What we know as transcreation is a portmanteau of ‘translation’ and ‘creation’. It is a concept of translation studies that is not only a fusion of two words, but also the fusion of concepts, translating and copywriting. While translation requires the translator to adapt to the structure, style, and tone of the source text, transcreation explores the creativity of translation. This does not mean that translation is not creative. In fact, the inherent change of sentence structure, expressions, synonyms when a document is translated is also creative, except when a word for word translation is expected, which is rarely the case. Unlike Translation, translator beyond transposing the source text in the target language, they can tweak and creatively add details to reach a target audience. That does not mean that the translator is given total freedom to create as they go, they have a source text which serves a reference for style, tone, intention, and context.
Certain texts need transcreation, especially in Marketing and advertising. International marketing is one of the fields that paved the way for transcreation, the need to adapt to a market with a different cultural context. Transcreation is strategic and its aim is to sell to a different culture using the same idea, engagement, mechanisms etc. It involves the introduction of new meaning and contexts that adapts to the target culture. Used mostly in advertising, video games, blog articles, slogans, branding, and mobile apps, it goes beyond translation to make the original message worthy of appreciation by an intended audience in different language. A very practical example is adapting slogans to different cultures; the fact that a slogan is understood and appreciated in a culture does not mean that would be the case in another. Transcreation helps avoid cultural blunders, which can be harmful to a communication campaign.
Though transcreation has become quite popular today in the relevant field, it is not totally independent of translation, it is as the name implies, creative translation. As valuable as transcreation is in advertising and marketing, the same cannot be said for certain types of translation, e.g. technical translation, where the translator can neither stray from the original text nor add changes to the text. Technical texts remain as they are in every language.
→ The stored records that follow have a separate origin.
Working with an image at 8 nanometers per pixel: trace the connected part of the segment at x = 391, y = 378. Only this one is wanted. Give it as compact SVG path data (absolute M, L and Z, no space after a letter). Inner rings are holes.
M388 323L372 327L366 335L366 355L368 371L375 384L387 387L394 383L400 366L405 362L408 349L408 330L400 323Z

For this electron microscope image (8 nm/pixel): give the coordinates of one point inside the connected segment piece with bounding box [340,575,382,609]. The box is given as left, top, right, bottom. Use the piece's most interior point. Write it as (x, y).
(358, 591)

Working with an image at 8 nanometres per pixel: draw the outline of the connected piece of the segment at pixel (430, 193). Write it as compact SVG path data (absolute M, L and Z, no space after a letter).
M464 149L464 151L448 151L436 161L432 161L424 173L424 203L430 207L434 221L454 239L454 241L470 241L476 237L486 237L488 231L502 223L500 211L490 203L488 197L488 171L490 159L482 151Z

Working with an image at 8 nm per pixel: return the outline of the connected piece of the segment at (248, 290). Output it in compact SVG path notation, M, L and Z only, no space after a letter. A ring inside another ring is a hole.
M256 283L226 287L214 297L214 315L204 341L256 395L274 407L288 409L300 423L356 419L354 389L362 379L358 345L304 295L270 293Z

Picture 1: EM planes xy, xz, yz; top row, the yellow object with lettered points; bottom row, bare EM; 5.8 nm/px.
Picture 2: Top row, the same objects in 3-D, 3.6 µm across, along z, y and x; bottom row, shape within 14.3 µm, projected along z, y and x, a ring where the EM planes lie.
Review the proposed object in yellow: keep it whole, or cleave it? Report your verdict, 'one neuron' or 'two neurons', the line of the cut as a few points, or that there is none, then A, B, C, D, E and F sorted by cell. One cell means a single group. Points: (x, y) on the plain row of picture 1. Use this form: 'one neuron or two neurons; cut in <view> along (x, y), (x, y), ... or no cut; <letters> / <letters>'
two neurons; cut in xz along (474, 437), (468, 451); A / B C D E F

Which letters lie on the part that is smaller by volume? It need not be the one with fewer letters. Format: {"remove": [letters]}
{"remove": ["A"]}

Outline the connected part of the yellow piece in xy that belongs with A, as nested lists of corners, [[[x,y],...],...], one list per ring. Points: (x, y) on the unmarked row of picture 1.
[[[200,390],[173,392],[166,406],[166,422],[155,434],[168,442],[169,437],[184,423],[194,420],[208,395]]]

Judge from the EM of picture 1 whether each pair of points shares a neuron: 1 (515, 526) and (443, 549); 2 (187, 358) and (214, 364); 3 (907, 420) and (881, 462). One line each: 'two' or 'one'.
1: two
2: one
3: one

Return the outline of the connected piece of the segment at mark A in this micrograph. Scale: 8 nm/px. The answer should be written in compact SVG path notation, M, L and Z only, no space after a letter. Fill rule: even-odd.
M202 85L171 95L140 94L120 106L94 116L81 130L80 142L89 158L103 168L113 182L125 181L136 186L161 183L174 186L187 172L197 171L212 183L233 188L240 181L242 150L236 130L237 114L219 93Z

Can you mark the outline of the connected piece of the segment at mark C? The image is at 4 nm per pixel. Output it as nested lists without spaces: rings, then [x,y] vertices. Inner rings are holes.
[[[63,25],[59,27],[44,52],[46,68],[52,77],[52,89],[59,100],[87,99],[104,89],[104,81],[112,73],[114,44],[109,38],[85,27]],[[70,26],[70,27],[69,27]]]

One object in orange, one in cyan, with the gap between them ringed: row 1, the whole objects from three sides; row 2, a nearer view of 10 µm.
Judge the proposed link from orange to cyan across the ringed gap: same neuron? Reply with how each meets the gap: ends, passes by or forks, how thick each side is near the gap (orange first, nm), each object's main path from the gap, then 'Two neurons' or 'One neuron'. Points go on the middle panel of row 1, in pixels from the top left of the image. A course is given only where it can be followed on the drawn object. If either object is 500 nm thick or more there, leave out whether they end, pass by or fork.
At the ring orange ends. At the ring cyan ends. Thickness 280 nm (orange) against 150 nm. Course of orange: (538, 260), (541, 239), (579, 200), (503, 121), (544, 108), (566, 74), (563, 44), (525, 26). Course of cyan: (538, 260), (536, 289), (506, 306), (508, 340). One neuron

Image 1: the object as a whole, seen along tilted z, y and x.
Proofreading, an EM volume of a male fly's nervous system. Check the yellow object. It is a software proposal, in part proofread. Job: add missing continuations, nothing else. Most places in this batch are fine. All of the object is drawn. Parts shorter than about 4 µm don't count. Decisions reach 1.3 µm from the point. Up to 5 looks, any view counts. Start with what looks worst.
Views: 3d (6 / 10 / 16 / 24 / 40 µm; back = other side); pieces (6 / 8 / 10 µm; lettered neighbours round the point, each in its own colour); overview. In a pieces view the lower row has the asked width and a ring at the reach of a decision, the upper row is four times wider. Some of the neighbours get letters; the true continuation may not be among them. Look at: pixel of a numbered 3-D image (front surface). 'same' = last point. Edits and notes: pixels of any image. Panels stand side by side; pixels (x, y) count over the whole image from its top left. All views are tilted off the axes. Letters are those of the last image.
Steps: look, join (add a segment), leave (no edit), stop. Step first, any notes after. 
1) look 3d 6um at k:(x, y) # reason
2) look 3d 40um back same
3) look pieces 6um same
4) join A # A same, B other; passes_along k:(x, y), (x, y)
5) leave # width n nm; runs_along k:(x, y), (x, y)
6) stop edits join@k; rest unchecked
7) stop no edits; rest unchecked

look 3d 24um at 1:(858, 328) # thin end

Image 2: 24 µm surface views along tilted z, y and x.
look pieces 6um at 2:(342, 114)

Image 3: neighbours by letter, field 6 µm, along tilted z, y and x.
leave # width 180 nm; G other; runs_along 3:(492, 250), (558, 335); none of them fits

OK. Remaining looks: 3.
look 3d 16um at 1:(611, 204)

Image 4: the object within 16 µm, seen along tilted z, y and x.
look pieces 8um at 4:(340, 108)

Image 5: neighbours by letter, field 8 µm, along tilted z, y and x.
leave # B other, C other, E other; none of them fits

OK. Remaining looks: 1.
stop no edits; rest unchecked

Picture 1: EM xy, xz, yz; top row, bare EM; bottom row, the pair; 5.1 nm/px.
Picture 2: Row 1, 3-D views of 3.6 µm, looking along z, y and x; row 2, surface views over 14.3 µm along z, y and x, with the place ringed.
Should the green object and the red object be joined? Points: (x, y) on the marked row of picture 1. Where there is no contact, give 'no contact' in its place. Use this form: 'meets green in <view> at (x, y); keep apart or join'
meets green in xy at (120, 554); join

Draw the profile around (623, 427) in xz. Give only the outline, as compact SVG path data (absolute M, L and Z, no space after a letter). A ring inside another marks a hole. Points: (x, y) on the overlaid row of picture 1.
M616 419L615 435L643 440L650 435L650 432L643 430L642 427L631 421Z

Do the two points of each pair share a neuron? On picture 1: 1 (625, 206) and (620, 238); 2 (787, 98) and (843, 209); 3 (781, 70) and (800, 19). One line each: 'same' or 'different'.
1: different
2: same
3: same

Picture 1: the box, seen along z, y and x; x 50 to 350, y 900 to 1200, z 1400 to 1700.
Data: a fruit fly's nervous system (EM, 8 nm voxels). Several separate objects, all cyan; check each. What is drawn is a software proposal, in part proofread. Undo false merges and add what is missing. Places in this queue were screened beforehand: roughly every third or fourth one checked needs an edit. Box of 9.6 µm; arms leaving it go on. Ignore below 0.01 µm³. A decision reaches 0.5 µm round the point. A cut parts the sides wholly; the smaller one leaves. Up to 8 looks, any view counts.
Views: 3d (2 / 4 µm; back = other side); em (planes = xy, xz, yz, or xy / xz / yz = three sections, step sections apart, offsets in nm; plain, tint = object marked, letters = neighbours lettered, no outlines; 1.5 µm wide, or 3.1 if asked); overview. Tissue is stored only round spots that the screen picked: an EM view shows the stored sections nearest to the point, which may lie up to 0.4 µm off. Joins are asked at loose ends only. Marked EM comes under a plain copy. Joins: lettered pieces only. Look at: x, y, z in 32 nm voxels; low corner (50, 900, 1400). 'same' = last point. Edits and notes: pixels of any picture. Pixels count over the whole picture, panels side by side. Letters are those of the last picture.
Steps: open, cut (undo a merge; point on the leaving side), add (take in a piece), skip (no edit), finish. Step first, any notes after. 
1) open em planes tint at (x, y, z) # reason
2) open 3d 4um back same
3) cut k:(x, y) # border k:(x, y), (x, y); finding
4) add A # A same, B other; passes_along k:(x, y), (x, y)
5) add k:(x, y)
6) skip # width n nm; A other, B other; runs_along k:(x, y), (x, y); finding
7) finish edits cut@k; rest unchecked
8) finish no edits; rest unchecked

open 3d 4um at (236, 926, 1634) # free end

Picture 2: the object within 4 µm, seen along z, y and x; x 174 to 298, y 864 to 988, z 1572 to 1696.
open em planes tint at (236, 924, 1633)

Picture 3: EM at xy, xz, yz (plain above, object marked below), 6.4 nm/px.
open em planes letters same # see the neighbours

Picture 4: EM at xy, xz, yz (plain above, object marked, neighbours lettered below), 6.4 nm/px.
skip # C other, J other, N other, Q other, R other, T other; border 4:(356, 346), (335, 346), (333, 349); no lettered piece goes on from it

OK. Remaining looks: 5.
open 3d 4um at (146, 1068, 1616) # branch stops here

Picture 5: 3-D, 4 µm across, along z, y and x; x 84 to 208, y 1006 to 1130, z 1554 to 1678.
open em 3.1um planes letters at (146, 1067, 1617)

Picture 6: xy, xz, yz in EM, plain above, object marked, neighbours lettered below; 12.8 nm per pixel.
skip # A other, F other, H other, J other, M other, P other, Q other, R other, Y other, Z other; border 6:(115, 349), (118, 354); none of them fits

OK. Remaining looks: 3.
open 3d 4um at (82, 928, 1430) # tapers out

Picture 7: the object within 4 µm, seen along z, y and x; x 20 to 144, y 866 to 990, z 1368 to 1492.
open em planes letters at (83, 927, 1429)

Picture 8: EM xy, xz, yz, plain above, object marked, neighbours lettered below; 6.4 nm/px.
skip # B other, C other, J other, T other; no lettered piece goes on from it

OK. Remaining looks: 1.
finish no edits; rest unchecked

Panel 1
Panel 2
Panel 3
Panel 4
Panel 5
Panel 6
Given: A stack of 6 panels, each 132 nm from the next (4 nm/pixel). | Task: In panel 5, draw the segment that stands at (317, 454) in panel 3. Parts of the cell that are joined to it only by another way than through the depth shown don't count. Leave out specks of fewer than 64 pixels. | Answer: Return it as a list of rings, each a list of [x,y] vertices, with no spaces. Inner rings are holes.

Other types of translation like literary translation require a little bit creativity, but probably not as bold as in transcreation for marketing.
Professionally, a translator does not automatically make a transcreator , and a copywriter does not necessarily make a translator. Both require education, experience, and skills in their respective fields. However, a translator may also possess copywriting skills, and a copywriter may possess the same linguistic skills as the translator. Both need an extensive knowledge of the source and target languages. Though a transcreator needs the brainpower to research and analyse the target market from a cultural and business perspective. Therefore, it is important for clients to clearly understand and specify the services they need when they have a content to translate. Who is it intended for? Would they like to have the same style and emotional resonance in the target language?